Dini inançlar ve doğmalar, akla değil inanmaya ve inandırılmaya dayanırlar. Kişiler, akla dayanmayan inançlarını  aklileştirmek için  olağanüstü çabalar üretirler, deliller ortaya koyarlar ve kurgular geliştirirler. Dinler tarihi, akla dayanmayan ama aklileştirilen inançların tarihidir. Bir inancın  rasyonelleştirilmesi, onun rasyonel olduğu anlamına gelmemektedir. İnançların ve doğmaların rasyonelleştirilmeye çalışılması, bireyin maneviyat tecrübesini yenilendiği, içerik ve form olarak yeniden yapılandırdığı ve kendi iç dünyasından kaynaklanan özgün anlam dünyaları inşa ettiği  demek değildir.

Bir inancı benimseyen, eleştirel olarak düşünebilir ve akledebilir. Özgür ve eleştirel düşünme, dini doğmatizme rağmen yapılabilir. Eleştirel ve özgür düşünme, dini doğmatizm  kalıbları ve çerçeveleri içinde gerçekleştirilemez.

Dindar insanlar, inanmaya ve inandırılmaya şartlandırılmışlardır, ancak eleştiriden, farklılıktan ve düşünmeden korkarlar. Düşünme, eleştirme ve farklılaşma, dindar insanların inanma ve bilmeme şeklindeki konforlarını bozmaktadır. Düşünme korkusu ve  düşünmeme konforu, dindar zihin yapısının çok önemli özellikleridir. Farklılıkların ve düşünmenin kişiyi dinden çıkarmasından ve  batıl bir yola götürmesinden dindar insanlar çok çekinirler. Doğru ve hak olarak şartlandırıldıkları ve inandırıldıkları dini  doğma çerçevesinde kalmak ve yanlış bir yola sapmamak için dindar insanlar, düşünmemeyi  tercih ederler. Din,  düşünme yerine  korkuyu  öncelikli ve önemli değer haline getirir.Din, düşünmeyi, eleştirmeyi ve akletmeyi  cehennem ve cezalandırılma korkusuyla bastırır. Korku, şeksiz şüphesiz inanmayı en büyük değer  olarak dayatır. İnsanların kontrol edilmesi, yönlendirilmesi ve yönetilmesi için  korkuya ve düşünmemeye dayalı  inandırılmannın sistematik ve sürekli bir şekilde toplumsal ve kültürel yapı içinde sürdürülmesi gerekmektedir.

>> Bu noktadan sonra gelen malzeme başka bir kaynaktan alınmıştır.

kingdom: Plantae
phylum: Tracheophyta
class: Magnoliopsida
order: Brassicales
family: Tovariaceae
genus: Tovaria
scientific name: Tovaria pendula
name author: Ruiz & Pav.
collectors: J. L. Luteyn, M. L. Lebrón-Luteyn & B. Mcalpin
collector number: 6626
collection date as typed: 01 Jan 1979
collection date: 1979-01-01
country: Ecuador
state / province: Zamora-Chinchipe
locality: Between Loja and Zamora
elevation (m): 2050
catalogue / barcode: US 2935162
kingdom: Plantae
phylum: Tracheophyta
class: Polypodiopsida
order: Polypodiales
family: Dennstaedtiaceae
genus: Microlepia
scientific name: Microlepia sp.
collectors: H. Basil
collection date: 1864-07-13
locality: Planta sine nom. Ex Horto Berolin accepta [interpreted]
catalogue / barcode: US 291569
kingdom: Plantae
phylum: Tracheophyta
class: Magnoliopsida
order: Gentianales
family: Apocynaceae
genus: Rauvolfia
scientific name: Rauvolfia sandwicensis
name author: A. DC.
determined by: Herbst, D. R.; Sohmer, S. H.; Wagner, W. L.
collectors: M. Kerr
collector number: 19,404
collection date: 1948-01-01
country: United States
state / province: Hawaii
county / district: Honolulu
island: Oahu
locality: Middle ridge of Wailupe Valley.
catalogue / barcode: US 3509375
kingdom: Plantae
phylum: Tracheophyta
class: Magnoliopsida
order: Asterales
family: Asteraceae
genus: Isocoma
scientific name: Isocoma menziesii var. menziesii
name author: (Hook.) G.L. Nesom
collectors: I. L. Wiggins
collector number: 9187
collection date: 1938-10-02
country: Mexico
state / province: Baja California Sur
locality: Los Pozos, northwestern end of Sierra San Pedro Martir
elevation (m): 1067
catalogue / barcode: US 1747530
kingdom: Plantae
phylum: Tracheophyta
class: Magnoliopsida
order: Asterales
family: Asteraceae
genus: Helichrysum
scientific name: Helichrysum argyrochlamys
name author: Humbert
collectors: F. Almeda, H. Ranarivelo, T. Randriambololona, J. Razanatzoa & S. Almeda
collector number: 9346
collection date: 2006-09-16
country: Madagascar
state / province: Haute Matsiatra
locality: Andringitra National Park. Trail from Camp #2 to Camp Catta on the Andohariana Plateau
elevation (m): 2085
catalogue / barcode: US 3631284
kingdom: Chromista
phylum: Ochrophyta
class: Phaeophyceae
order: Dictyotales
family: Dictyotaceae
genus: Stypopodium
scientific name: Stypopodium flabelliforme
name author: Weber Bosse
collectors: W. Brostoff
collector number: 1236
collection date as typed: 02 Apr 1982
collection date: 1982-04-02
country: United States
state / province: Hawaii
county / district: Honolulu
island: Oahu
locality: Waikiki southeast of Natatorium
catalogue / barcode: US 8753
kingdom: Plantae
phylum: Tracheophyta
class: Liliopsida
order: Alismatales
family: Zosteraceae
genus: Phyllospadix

Düşünme, akletme ve eleştirme, insan olmanın olmazsa olmazıdır. İnanma uğruna aklın, düşünmenin ve eleştirmenin feda edilmesi, insani varoluştan vazgeçilmesi anlamına gelmektedir. İnsani varoluşun gerçekleşmesi için bireyin, akılla, bilgiyle, emekle ve yenilenme ile kendisine uygun bir maneviyat  tecrübesi  oluşturması gerekmektedir.